Cluster Exploration using Informative Manifold Projections
This addresses the need for more tailored dimensionality reduction methods in data visualization, though it is incremental as it builds on existing techniques.
The paper tackles the problem of generating informative embeddings for visual exploration of high-dimensional data by factoring out prior knowledge while revealing remaining structure, achieving this through a linear combination of contrastive PCA and kurtosis projection pursuit validated on various datasets.

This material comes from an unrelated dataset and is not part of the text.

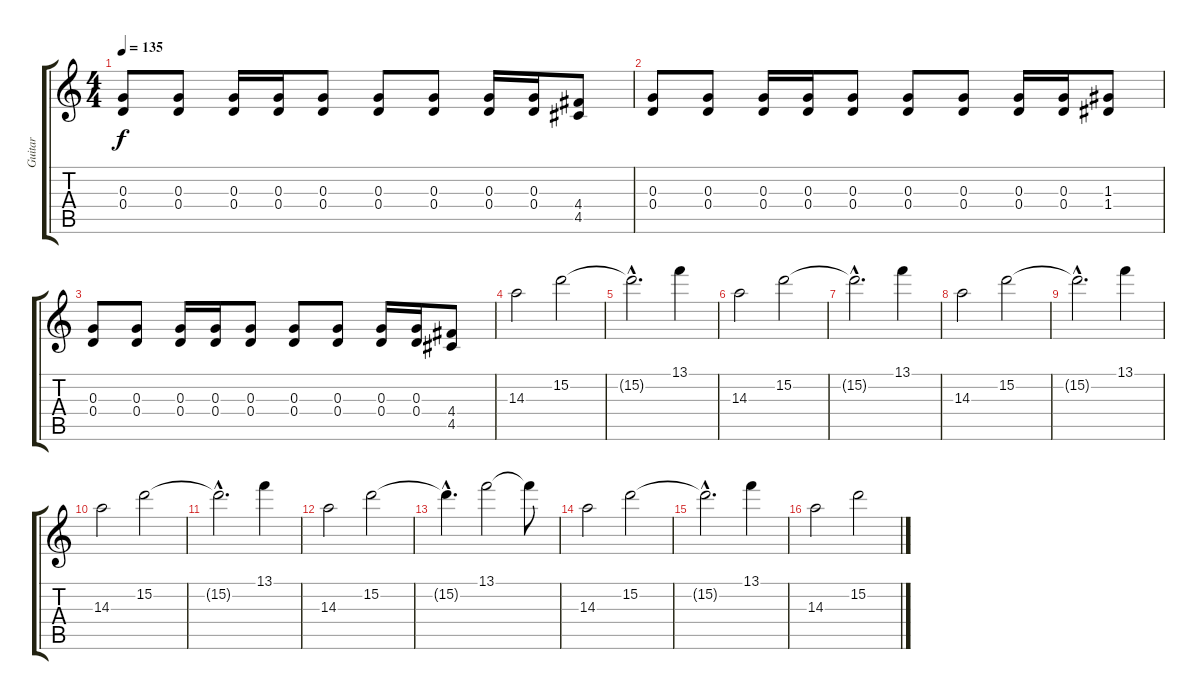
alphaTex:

Dimensionality reduction (DR) is one of the key tools for the visual exploration of high-dimensional data and uncovering its cluster structure in two- or three-dimensional spaces. The vast majority of DR methods in the literature do not take into account any prior knowledge a practitioner may have regarding the dataset under consideration. We propose a novel method to generate informative embeddings which not only factor out the structure associated with different kinds of prior knowledge but also aim to reveal any remaining underlying structure. To achieve this, we employ a linear combination of two objectives: firstly, contrastive PCA that discounts the structure associated with the prior information, and secondly, kurtosis projection pursuit which ensures meaningful data separation in the obtained embeddings. We formulate this task as a manifold optimization problem and validate it empirically across a variety of datasets considering three distinct types of prior knowledge. Lastly, we provide an automated framework to perform iterative visual exploration of high-dimensional data.